Data Structure: 4,225 hours of recordings covering 6,823 species with 22 ecological trait annotations (diet, activity pattern, habitat, climate distribution, social behavior).
Text Augmentation Strategy: For each species, generate prompts combining:
- Common name (e.g., "American Robin")
- Scientific name (e.g., Turdus migratorius)
- Taxonomic sequence (e.g., "Aves → Passeriformes → Turdidae → Turdus → migratorius")
Architecture: HTS-AT audio encoder + RoBERTa text encoder with contrastive loss.
Key Results
Unseen Species Classification: AnimalCLAP achieves 27.6% top-1 accuracy vs. baseline CLAP's 1.61%—a 17× improvement. This validates that hierarchical structure generalizes to novel species.

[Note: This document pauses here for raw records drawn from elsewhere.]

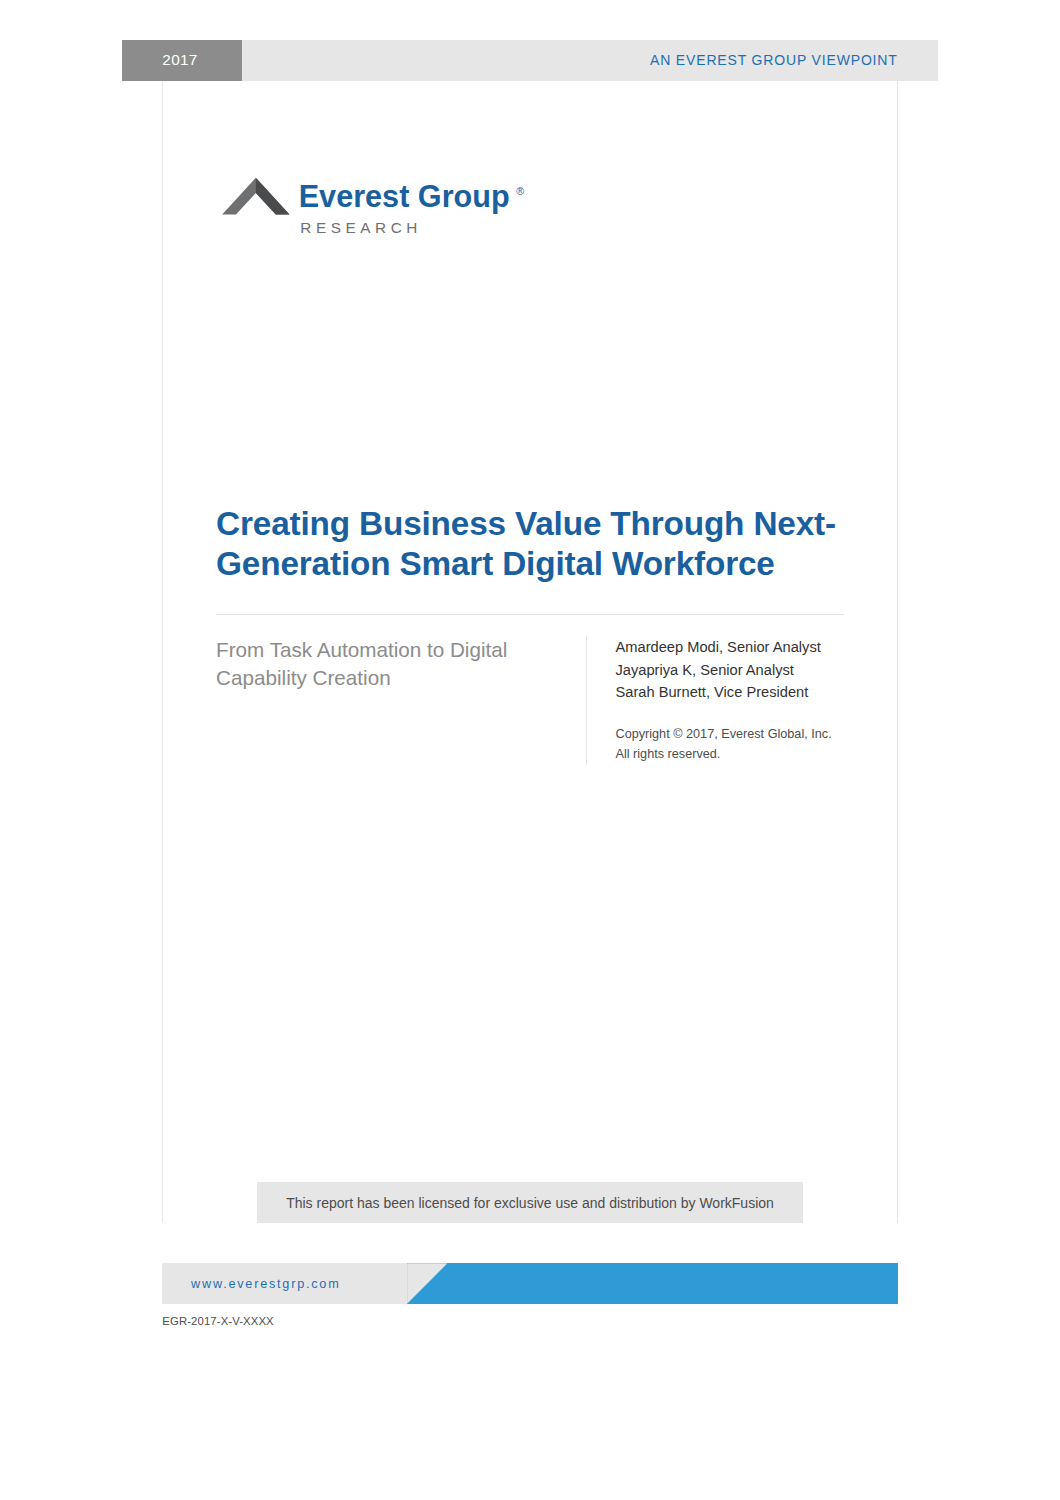2017
AN EVEREST GROUP VIEWPOINT
Everest Group ® RESEARCH
Creating Business Value Through Next-Generation Smart Digital Workforce
From Task Automation to Digital Capability Creation
Amardeep Modi, Senior Analyst
Jayapriya K, Senior Analyst
Sarah Burnett, Vice President
Copyright © 2017, Everest Global, Inc. All rights reserved.
This report has been licensed for exclusive use and distribution by WorkFusion
www.everestgrp.com
EGR-2017-X-V-XXXX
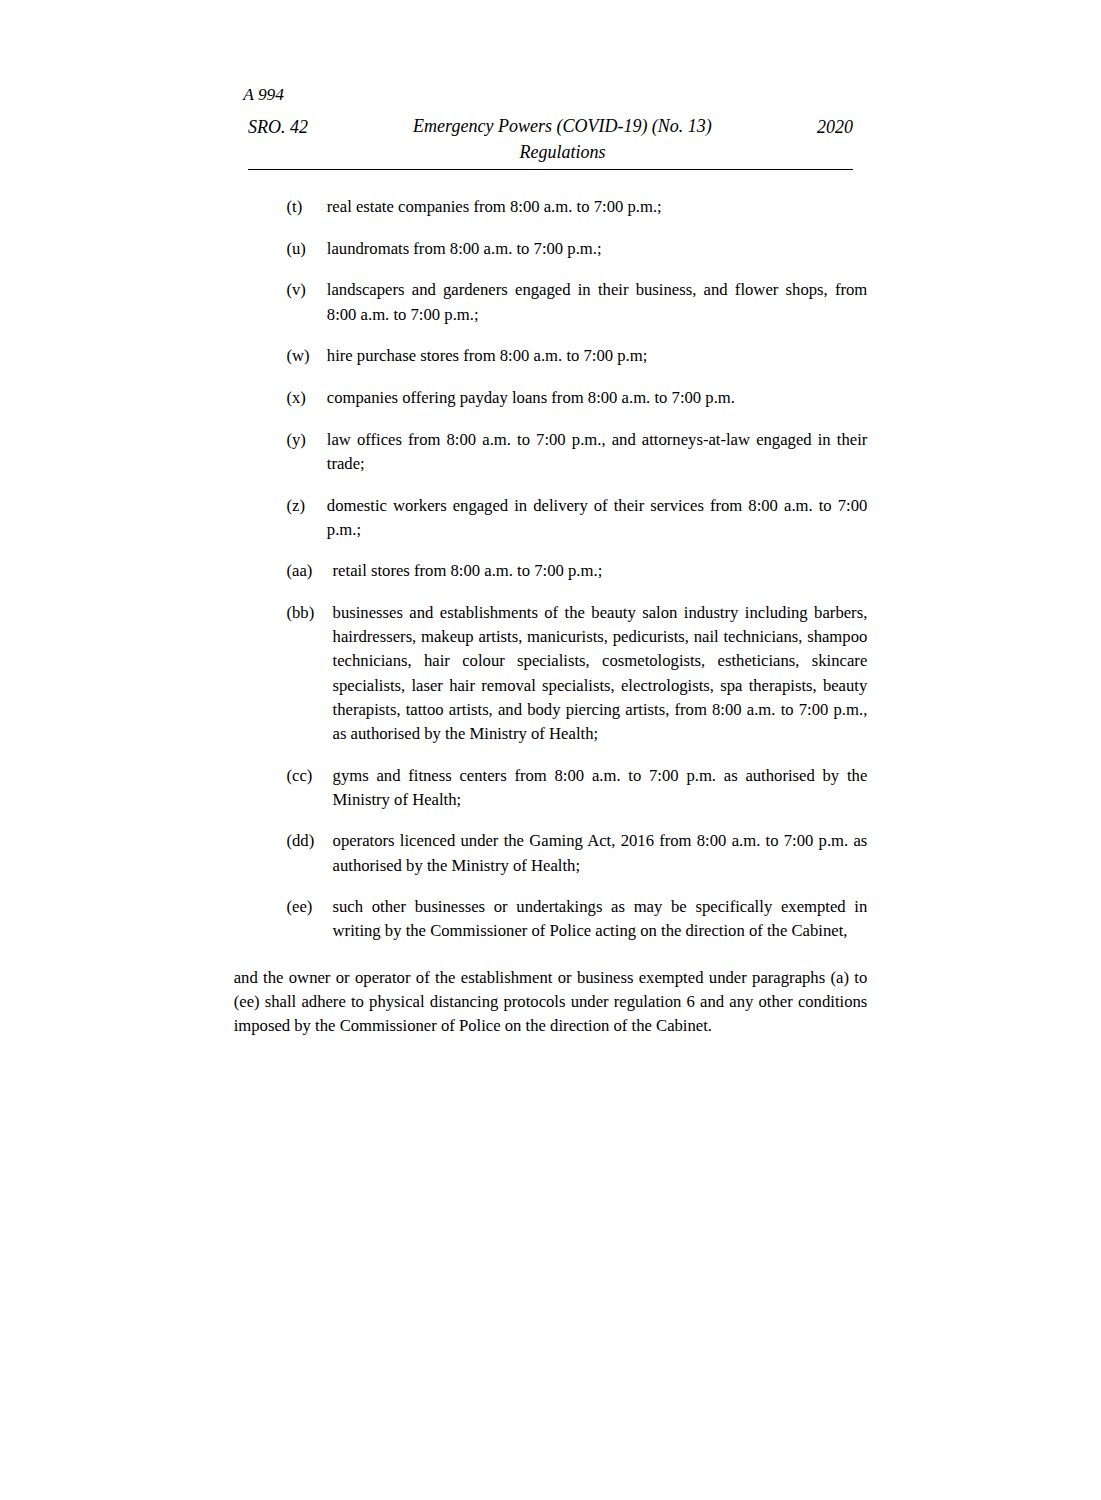A 994
SRO. 42
Emergency Powers (COVID-19) (No. 13) Regulations
2020
(t) real estate companies from 8:00 a.m. to 7:00 p.m.;
(u) laundromats from 8:00 a.m. to 7:00 p.m.;
(v) landscapers and gardeners engaged in their business, and flower shops, from 8:00 a.m. to 7:00 p.m.;
(w) hire purchase stores from 8:00 a.m. to 7:00 p.m;
(x) companies offering payday loans from 8:00 a.m. to 7:00 p.m.
(y) law offices from 8:00 a.m. to 7:00 p.m., and attorneys-at-law engaged in their trade;
(z) domestic workers engaged in delivery of their services from 8:00 a.m. to 7:00 p.m.;
(aa) retail stores from 8:00 a.m. to 7:00 p.m.;
(bb) businesses and establishments of the beauty salon industry including barbers, hairdressers, makeup artists, manicurists, pedicurists, nail technicians, shampoo technicians, hair colour specialists, cosmetologists, estheticians, skincare specialists, laser hair removal specialists, electrologists, spa therapists, beauty therapists, tattoo artists, and body piercing artists, from 8:00 a.m. to 7:00 p.m., as authorised by the Ministry of Health;
(cc) gyms and fitness centers from 8:00 a.m. to 7:00 p.m. as authorised by the Ministry of Health;
(dd) operators licenced under the Gaming Act, 2016 from 8:00 a.m. to 7:00 p.m. as authorised by the Ministry of Health;
(ee) such other businesses or undertakings as may be specifically exempted in writing by the Commissioner of Police acting on the direction of the Cabinet,
and the owner or operator of the establishment or business exempted under paragraphs (a) to (ee) shall adhere to physical distancing protocols under regulation 6 and any other conditions imposed by the Commissioner of Police on the direction of the Cabinet.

Taxonomy Ablation: Randomizing taxonomic sequence ordering reduces accuracy substantially, confirming that hierarchy ordering (not just presence of names) drives generalization.
Trait Prediction: Model successfully predicts ecological traits directly from audio:
- Activity patterns: 83.7% accuracy
- Predator classification: 92.6% accuracy
- Broader environmental traits: lower but significant
Test Set Design: 300 rare species with <15 recordings each prevents training data leakage and validates true out-of-distribution generalization.
Deployment Recipe
-
Data Collection Criteria: Use only Creative Commons-licensed recordings from iNaturalist and Xeno-canto; verify habitat/temporal diversity.
-
Annotation Workflow: Obtain species labels, aggregate taxonomic names via open databases (NCBI Taxonomy), compute taxonomic sequences programmatically.
-
Text Prompt Construction: For species S, generate: "A recording of [common_name], scientifically known as [scientific_name], belonging to the sequence [path_from_class_to_species]."
-
Training: Contrastive learning with standard CLIP objective; ensure balanced sampling across taxonomic levels to prevent genus/family overfitting.
-
Evaluation: Always construct test sets using rare species (<15 recordings) to measure generalization to unseen taxa. Include both accuracy and trait prediction metrics.
Practical Implications
- Scaling: Hierarchy enables few-shot learning for data-scarce species; economic impact for conservation monitoring.
- Trait Transfer: Learned audio representations capture ecological properties, enabling downstream tasks (habitat prediction, behavior classification) without additional annotation.
- Generalization Principle: Metadata-informed contrastive learning outperforms brute-force scaling in domains with natural hierarchies.